■ **Tasks to carry out**:
**1.** Summarize the galactic center passage in two sentences.
**2.** Write the next part of the galactic center passage, picking up after its last sentence.

■ **Source excerpt**:
^^^^^^^^^^^^^^^^
This Chandra image shows emissions around the supermassive black hole at the Milky Way's center, a.k.a. Sagittarius A* or Sgr A*. The picture also reveals more than 2,000 other X-ray sources in the region, seen as points of light.
The center of our galaxy is approximately 27,000 light-years away in the direction of the constellation Sagittarius. At its core, as scientist have known for some time, lies a supermassive black hole surrounded by millions of stars, all huddled far more closely than in the galactic outskirts where our Sun resides.
Recent observations have shown that somewhere in this crowded region there is a source of intense energy -- gamma rays -- that astronomers are struggling to identify. It could be from an exploded star, or possibly it is a signature of mysterious dark matter.
Earlier this spring the first indications of this source were announced by two gamma ray experiments: the VERITAS program based in the United States and the Japanese/Australian CANGAROO project. The most recent detection by the European High Energy Stereoscopic System (HESS) has left little doubt that there are unexpected gamma rays coming from the galactic center.
^^^^^^^^^^^^^^^^
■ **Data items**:
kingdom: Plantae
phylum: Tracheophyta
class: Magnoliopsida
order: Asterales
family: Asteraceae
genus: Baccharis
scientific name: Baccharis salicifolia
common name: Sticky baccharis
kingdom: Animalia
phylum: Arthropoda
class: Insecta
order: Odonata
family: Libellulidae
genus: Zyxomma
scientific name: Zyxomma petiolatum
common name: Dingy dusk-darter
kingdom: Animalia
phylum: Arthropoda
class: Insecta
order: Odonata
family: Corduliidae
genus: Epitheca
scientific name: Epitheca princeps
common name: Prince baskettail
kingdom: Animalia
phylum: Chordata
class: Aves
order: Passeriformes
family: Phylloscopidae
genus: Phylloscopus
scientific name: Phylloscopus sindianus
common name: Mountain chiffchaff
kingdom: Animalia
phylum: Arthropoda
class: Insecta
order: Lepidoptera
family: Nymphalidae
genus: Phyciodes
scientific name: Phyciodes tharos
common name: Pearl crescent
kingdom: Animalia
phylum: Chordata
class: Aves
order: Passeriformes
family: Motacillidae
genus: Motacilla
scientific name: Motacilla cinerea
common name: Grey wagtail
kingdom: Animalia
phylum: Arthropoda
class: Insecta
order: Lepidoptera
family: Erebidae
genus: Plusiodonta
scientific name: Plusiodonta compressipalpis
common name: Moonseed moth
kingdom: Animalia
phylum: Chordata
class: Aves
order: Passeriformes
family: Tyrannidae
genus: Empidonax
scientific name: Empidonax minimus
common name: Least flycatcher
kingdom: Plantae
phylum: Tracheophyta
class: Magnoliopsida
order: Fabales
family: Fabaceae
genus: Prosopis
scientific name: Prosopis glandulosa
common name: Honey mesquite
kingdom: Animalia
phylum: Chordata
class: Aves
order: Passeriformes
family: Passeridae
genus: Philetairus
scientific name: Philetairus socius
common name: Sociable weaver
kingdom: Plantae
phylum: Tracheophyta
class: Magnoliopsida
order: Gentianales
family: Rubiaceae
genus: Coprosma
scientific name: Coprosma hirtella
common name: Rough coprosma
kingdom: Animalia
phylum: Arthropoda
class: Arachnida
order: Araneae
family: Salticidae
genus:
^^^^^^^^^^^^^^^^
■ **The answers**:
**1.** A Chandra image shows emissions around Sagittarius A*, the supermassive black hole at the center of the Milky Way, which lies about 27,000 light-years away and is surrounded by millions of closely packed stars. Gamma rays from an unidentified source in that region were first indicated by the VERITAS and CANGAROO experiments, and the HESS detection has left little doubt that they are coming from the galactic center, possibly from an exploded star or dark matter.

**2.**
"It is somewhat of a surprise," said Trevor Weekes, the principal investigator of VERITAS. "But the galactic center has always been a bit of a mystery."
Part of the intrigue stems from the fact that the center of our Milky Way is partly shrouded by dust lying in the galactic plane, the same plan in which the Sun and the bulk of the galaxy's outlying stars orbit.
The dust absorbs much of the visible light, making it virtually impossible to see into the heart of the galaxy. But other forms of light, like gamma rays, which are the most energetic type of radiation, are unaffected. That's one reason scientists study gamma rays -- because they slice through the dust and reach our solar system.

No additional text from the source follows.